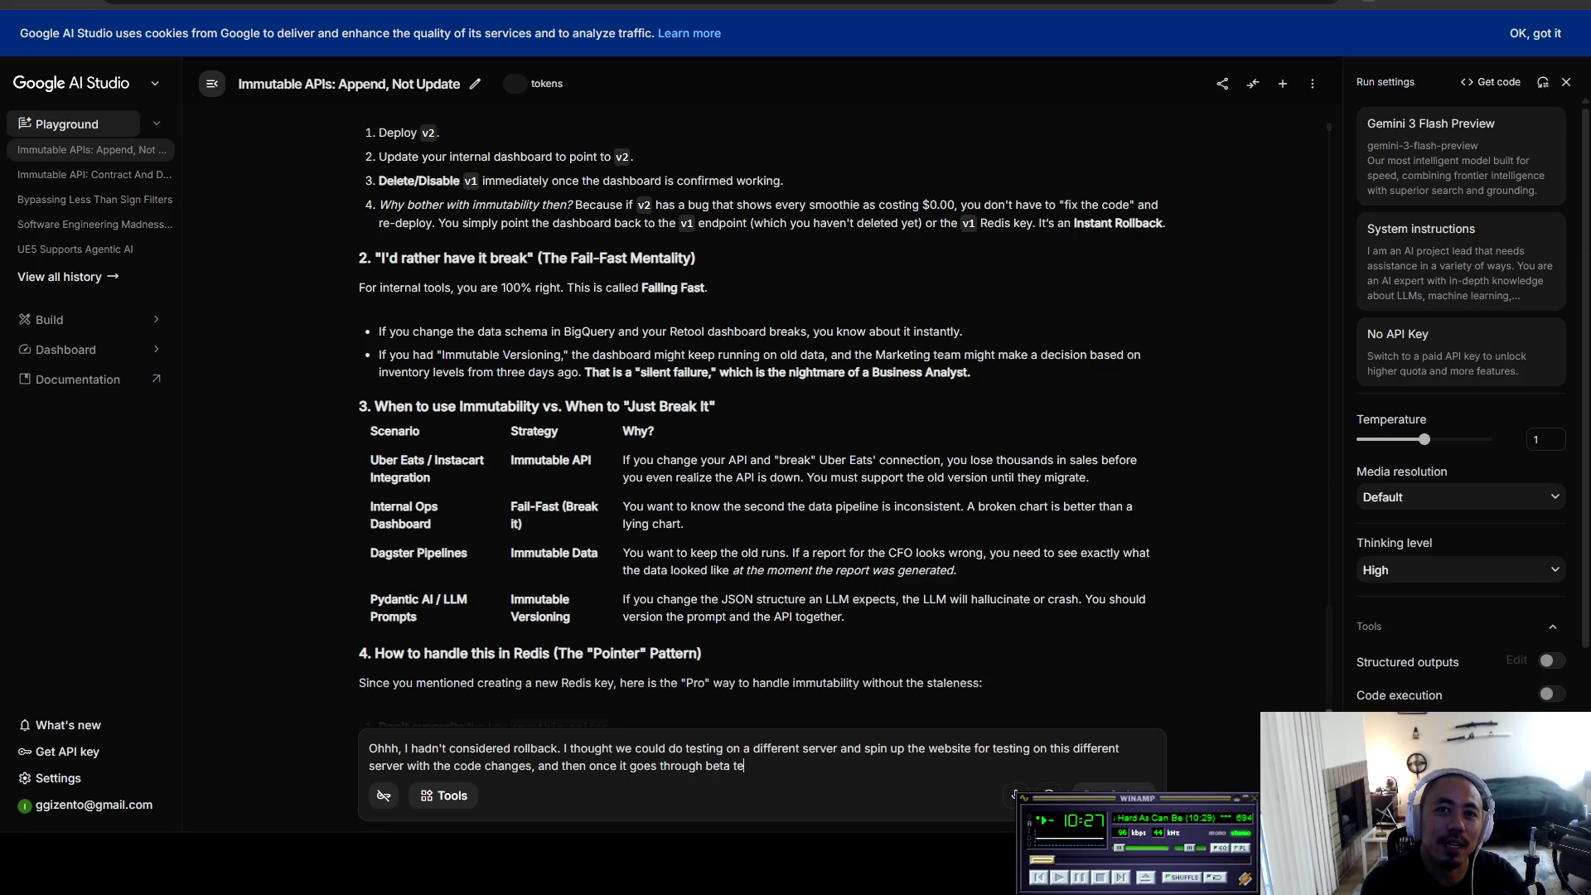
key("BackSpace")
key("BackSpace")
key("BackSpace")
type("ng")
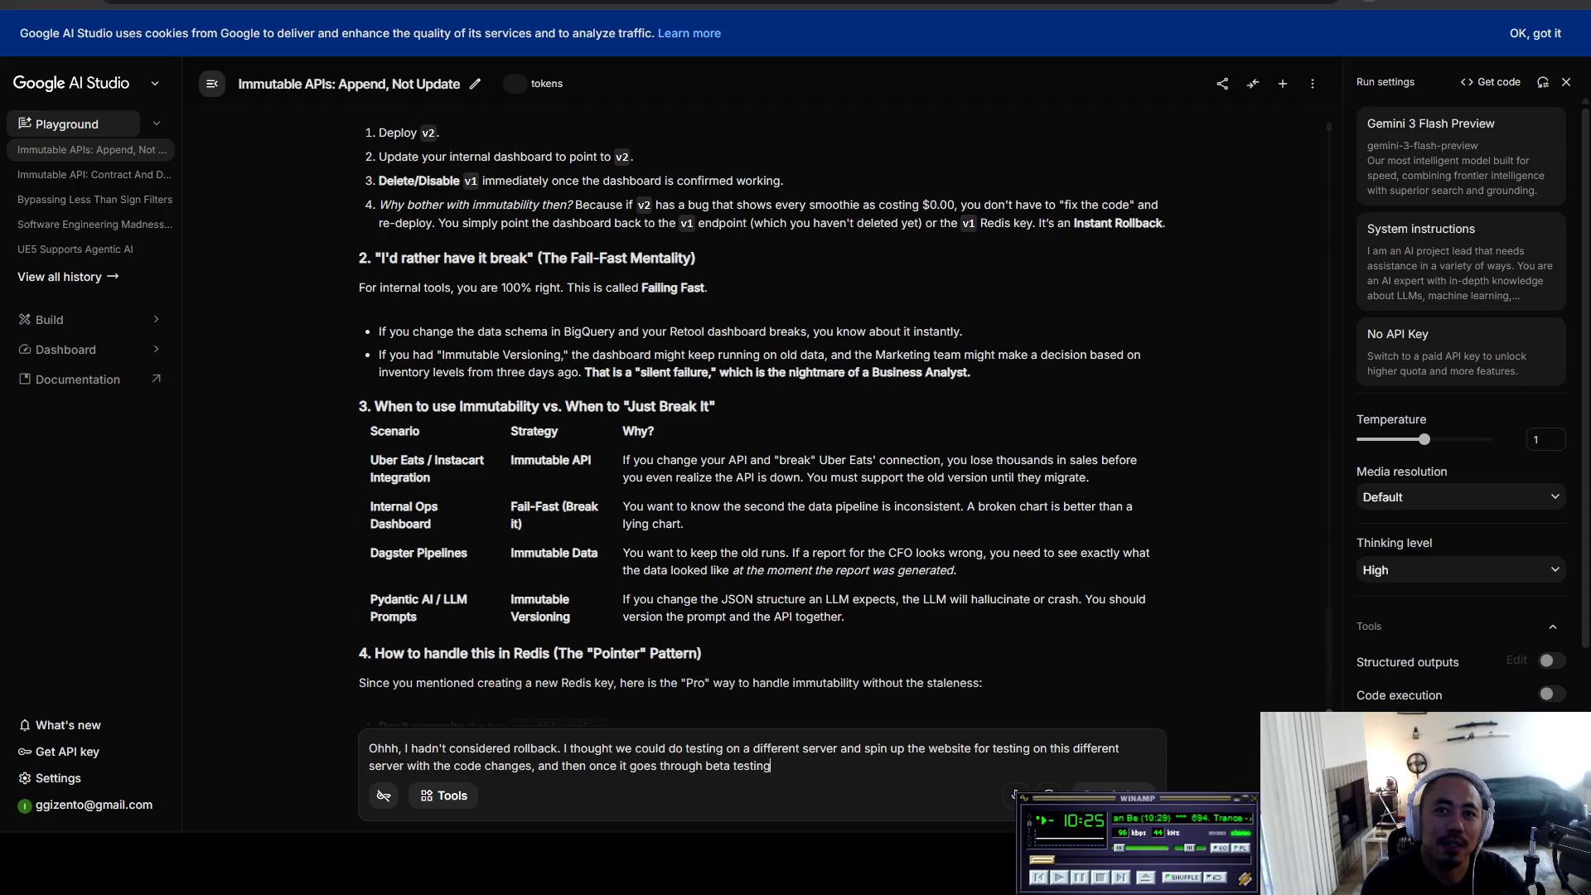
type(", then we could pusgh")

- **What this task involves**
This task calls for the records to be copied exactly, without pictures.

- **Answer space**
key("BackSpace")
key("BackSpace")
key("BackSpace")
type("ng")
type(", then we could pusgh")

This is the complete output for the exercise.